**TEXT UNDER STUDY**
- Church: Anglican Church of Canada Anglican Church of South America
- Diocese: Uruguay
- Elected: December 2011
- In office: 2013–2017
- Predecessor: Miguel Tamayo Zaldívar
- Successor: Daniel Genovesi
- Previous post: General secretary of the Anglican Church of Canada

Orders
- Ordination: 1979 (diaconate), 1980 (priesthood)
- Consecration: May 26, 2013

Personal details
- Born: August 1, 1949 Copper Cliff, Ontario, Canada
- Died: November 21, 2025 (aged 76) Ottawa, Ontario, Canada
- Denomination: Anglicanism
- Spouse: Karen Kelly (m. 1974); Gail "Gini" Pollesel (d. 1992); Vilma Pollesel;
- Children: 3
- Education: Laurentian University; Carleton University; Wycliffe College, Toronto; Colgate Rochester Crozer Divinity School;

= Michele Pollesel =

Canadian Anglican bishop of Uruguay (1949–2025

Michele (Note: Some sources list his first name in English as "Michael") Frank Pollesel (August 1, 1949 – November 21, 2025) was a Canadian Anglican bishop. He was general secretary of the Anglican Church of Canada (ACC) from 2006 to 2011, and from 2013 to 2017 he was bishop of Uruguay in the Anglican Church of South America (ACSA).

==Early life and education==
Pollesel was born in 1949 to Italian-Canadian parents in the Copper Cliff area of Sudbury. He received his bachelor's degree from Laurentian University, his master's degree from Carleton University and his master of divinity from Wycliffe College, Toronto. He later earned a doctor of ministry from the Colgate Rochester Crozer Divinity School.

**DATA SECTION**
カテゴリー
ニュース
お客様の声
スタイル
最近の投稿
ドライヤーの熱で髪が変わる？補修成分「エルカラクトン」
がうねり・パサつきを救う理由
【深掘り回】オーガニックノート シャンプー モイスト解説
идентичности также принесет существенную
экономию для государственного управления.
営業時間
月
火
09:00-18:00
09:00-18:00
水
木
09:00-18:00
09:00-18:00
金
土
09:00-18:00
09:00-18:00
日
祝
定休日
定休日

==

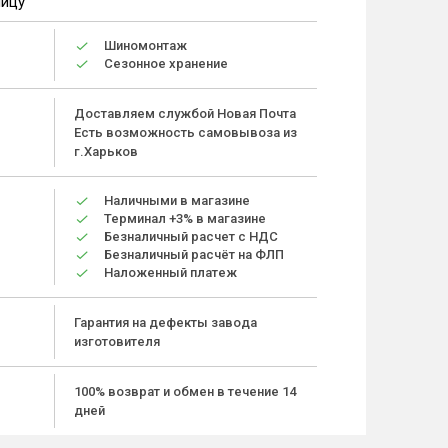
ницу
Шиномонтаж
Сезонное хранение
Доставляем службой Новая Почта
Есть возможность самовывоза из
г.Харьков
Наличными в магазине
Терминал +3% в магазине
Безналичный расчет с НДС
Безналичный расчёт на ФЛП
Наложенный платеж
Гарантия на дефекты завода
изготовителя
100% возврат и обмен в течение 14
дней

**WHAT YOU SHOULD DO**
Copy the part of the Michele Pollesel article between "Michele (Note: Some" and "Crozer Divinity School.", inclusive, changing "Sudbury" to "Greater Sudbury".

**ANSWER TO THE EXERCISE**
Michele (Note: Some sources list his first name in English as "Michael") Frank Pollesel (August 1, 1949 – November 21, 2025) was a Canadian Anglican bishop. He was general secretary of the Anglican Church of Canada (ACC) from 2006 to 2011, and from 2013 to 2017 he was bishop of Uruguay in the Anglican Church of South America (ACSA).

==Early life and education==
Pollesel was born in 1949 to Italian-Canadian parents in the Copper Cliff area of Greater Sudbury. He received his bachelor's degree from Laurentian University, his master's degree from Carleton University and his master of divinity from Wycliffe College, Toronto. He later earned a doctor of ministry from the Colgate Rochester Crozer Divinity School.